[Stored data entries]
↓↓↓

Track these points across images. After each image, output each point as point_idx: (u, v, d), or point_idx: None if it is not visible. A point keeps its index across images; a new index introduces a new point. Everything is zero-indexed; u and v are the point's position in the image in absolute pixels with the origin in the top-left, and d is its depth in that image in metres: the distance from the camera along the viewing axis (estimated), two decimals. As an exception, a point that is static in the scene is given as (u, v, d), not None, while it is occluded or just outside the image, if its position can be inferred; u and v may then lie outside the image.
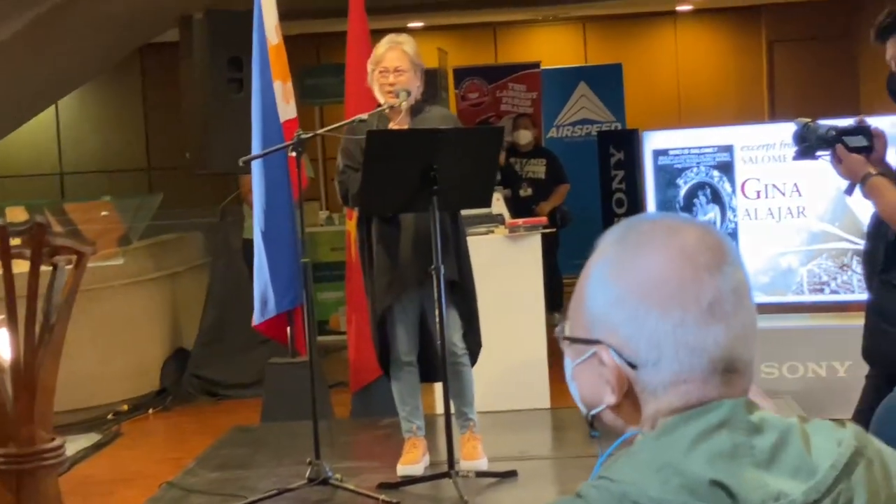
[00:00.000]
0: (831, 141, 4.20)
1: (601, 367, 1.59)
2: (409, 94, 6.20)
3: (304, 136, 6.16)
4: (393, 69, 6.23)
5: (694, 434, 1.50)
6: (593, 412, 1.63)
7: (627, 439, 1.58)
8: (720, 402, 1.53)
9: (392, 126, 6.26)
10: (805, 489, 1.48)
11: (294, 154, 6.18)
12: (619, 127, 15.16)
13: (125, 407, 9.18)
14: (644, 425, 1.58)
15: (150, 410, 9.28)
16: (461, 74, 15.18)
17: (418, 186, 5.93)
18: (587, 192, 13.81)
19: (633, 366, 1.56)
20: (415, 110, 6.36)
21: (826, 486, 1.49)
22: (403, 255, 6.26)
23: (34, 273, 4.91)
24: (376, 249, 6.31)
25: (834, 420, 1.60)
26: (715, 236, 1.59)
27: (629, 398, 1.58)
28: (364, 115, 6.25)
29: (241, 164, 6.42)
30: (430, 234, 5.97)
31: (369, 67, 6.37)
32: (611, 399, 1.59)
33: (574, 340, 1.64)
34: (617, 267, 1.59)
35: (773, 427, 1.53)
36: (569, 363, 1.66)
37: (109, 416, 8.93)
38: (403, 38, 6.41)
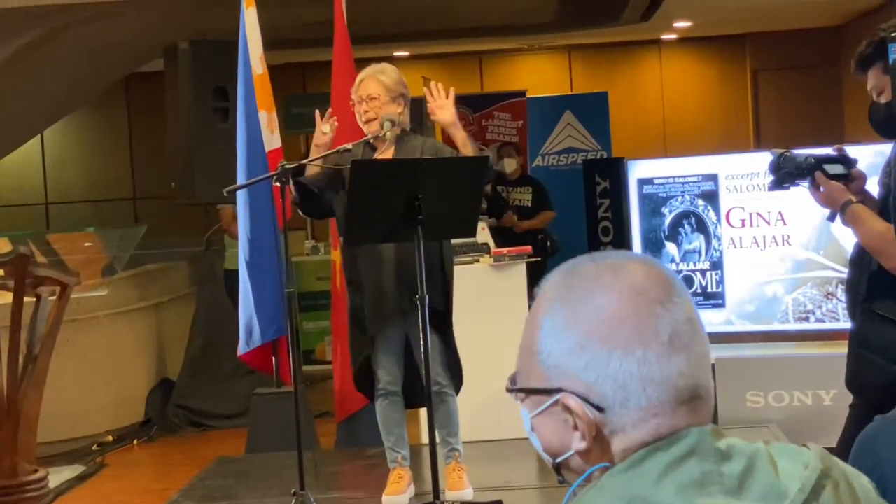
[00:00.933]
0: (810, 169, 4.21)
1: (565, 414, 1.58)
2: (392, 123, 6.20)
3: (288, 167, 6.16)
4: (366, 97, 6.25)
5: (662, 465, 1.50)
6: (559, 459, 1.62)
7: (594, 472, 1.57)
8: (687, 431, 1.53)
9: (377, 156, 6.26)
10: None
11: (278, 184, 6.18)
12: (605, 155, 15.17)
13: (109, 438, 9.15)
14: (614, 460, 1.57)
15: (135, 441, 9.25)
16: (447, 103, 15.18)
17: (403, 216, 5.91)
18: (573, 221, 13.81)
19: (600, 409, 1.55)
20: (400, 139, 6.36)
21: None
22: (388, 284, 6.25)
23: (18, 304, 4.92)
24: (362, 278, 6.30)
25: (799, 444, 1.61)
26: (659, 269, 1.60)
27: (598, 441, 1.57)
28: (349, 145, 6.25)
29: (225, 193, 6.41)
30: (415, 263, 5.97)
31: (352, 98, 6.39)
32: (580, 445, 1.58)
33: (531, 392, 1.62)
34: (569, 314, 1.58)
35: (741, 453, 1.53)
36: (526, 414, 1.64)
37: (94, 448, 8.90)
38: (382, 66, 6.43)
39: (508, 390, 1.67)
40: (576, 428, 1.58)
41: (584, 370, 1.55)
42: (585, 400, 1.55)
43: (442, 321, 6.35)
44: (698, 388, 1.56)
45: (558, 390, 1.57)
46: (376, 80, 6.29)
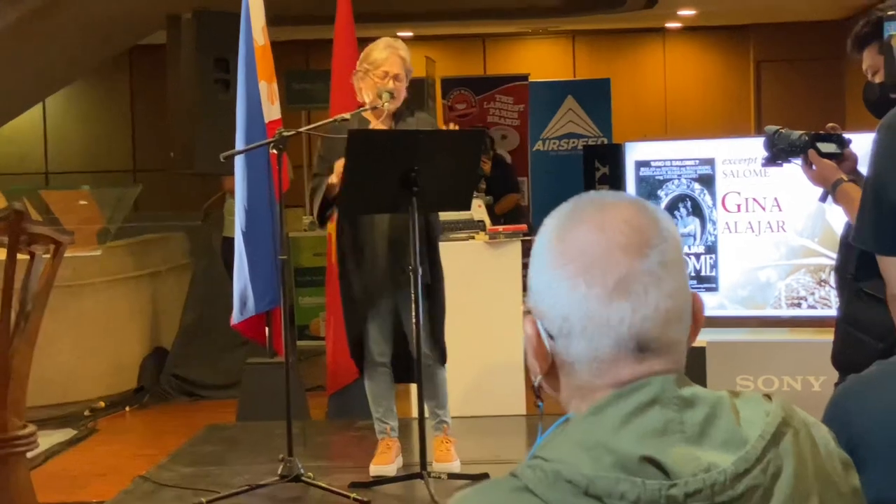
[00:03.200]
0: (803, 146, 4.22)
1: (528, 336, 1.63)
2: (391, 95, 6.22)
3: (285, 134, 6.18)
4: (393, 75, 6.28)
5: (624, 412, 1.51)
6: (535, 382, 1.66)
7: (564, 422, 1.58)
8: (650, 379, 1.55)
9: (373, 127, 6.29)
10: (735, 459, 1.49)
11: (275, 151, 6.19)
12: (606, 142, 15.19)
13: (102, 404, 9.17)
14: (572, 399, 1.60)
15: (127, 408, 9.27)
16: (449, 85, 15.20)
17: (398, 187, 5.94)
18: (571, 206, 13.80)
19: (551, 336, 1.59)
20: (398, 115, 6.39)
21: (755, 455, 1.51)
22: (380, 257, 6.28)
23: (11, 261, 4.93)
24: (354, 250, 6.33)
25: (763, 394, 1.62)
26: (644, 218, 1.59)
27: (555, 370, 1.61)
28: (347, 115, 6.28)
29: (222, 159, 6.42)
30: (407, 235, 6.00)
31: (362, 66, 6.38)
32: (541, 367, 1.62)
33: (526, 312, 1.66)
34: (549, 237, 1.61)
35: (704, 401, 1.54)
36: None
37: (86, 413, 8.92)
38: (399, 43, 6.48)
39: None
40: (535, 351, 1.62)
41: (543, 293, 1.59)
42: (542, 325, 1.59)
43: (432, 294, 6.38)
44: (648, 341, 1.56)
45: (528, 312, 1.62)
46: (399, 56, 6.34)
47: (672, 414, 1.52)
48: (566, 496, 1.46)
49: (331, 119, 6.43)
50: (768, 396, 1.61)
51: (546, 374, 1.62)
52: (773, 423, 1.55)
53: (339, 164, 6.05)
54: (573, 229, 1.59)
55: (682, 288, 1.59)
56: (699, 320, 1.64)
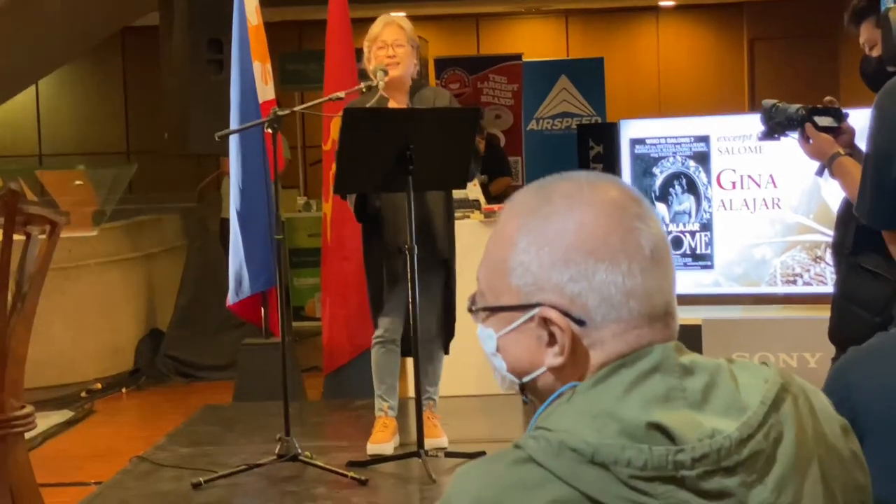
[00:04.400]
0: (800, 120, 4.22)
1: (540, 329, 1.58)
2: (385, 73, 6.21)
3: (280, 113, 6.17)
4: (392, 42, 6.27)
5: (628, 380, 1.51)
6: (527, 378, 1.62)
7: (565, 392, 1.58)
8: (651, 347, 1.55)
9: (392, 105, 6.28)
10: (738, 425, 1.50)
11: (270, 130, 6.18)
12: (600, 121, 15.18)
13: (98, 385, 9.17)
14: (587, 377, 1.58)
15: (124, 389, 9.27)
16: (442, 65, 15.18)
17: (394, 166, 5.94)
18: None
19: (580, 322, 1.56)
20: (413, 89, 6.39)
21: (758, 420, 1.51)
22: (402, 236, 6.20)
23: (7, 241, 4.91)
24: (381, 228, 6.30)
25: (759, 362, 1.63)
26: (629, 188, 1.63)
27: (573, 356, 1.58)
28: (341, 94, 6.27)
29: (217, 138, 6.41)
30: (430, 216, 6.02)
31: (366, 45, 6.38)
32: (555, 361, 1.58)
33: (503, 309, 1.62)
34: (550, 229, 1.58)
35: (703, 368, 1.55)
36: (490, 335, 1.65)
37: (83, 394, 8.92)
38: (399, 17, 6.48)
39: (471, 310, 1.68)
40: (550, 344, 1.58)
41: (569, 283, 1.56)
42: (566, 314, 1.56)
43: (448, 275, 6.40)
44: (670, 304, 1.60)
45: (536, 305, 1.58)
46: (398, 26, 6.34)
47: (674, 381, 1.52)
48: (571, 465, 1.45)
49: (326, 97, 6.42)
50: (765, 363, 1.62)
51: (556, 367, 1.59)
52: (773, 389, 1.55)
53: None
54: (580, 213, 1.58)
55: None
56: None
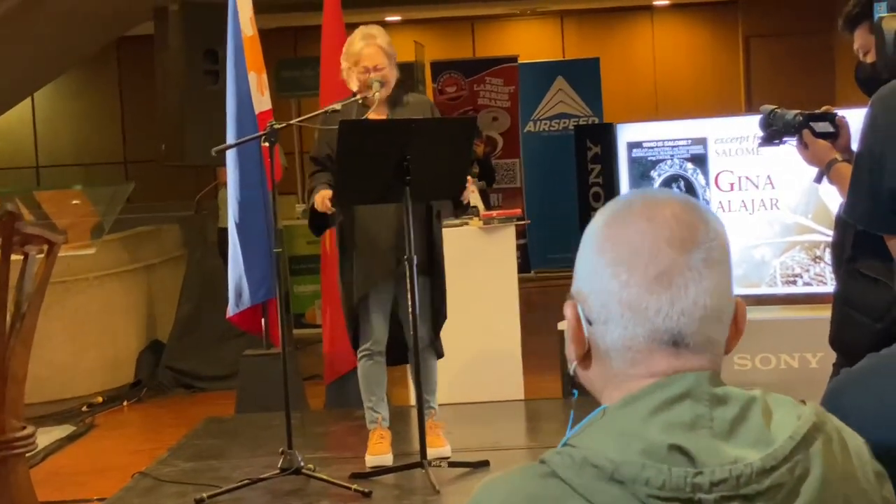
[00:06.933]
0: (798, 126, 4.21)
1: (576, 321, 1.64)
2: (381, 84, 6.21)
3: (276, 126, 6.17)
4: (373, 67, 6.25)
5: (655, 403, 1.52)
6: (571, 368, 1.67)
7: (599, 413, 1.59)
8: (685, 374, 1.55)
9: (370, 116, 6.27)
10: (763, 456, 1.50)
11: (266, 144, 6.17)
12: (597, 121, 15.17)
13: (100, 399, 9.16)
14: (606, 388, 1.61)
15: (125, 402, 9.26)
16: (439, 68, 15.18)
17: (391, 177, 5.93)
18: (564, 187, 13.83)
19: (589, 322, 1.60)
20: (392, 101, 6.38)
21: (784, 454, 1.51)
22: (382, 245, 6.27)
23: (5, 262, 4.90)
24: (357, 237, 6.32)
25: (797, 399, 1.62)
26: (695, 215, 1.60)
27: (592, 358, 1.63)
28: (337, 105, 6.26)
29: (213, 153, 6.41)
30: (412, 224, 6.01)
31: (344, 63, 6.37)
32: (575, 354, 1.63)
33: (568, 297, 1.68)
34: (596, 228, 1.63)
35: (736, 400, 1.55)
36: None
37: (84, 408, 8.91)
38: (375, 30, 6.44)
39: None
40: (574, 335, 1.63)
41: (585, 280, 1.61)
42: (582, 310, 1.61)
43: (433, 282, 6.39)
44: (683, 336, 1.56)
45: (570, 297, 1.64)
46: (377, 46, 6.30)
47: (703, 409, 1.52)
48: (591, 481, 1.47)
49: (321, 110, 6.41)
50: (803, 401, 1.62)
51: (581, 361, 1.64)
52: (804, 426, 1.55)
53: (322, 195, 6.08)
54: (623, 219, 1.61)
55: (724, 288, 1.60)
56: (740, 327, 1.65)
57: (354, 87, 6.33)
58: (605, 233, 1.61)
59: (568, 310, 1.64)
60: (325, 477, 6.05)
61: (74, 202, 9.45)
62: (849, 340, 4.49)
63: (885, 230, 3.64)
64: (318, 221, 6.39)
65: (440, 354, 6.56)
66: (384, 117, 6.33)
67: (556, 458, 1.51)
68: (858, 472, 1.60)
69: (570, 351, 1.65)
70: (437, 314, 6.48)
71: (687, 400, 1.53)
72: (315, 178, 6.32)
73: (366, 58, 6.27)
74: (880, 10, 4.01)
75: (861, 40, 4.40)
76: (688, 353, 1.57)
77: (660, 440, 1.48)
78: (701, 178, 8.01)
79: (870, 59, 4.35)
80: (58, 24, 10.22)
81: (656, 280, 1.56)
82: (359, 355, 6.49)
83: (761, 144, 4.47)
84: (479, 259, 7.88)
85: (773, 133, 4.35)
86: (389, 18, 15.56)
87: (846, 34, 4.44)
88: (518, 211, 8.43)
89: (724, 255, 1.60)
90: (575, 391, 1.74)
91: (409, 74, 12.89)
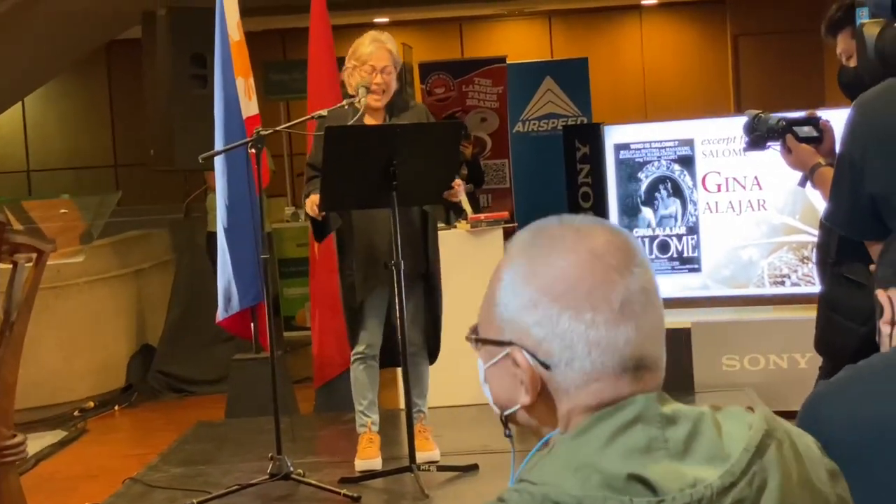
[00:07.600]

↑↑↑

▶ **Action item**
Reproduce, exactly as they stand in the data above, the lines from the one that holds "[00:00.000]" to the one that holds "38: (403, 38, 6.41)", inclusive.

▶ **Result**
[00:00.000]
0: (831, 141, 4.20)
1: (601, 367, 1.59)
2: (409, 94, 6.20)
3: (304, 136, 6.16)
4: (393, 69, 6.23)
5: (694, 434, 1.50)
6: (593, 412, 1.63)
7: (627, 439, 1.58)
8: (720, 402, 1.53)
9: (392, 126, 6.26)
10: (805, 489, 1.48)
11: (294, 154, 6.18)
12: (619, 127, 15.16)
13: (125, 407, 9.18)
14: (644, 425, 1.58)
15: (150, 410, 9.28)
16: (461, 74, 15.18)
17: (418, 186, 5.93)
18: (587, 192, 13.81)
19: (633, 366, 1.56)
20: (415, 110, 6.36)
21: (826, 486, 1.49)
22: (403, 255, 6.26)
23: (34, 273, 4.91)
24: (376, 249, 6.31)
25: (834, 420, 1.60)
26: (715, 236, 1.59)
27: (629, 398, 1.58)
28: (364, 115, 6.25)
29: (241, 164, 6.42)
30: (430, 234, 5.97)
31: (369, 67, 6.37)
32: (611, 399, 1.59)
33: (574, 340, 1.64)
34: (617, 267, 1.59)
35: (773, 427, 1.53)
36: (569, 363, 1.66)
37: (109, 416, 8.93)
38: (403, 38, 6.41)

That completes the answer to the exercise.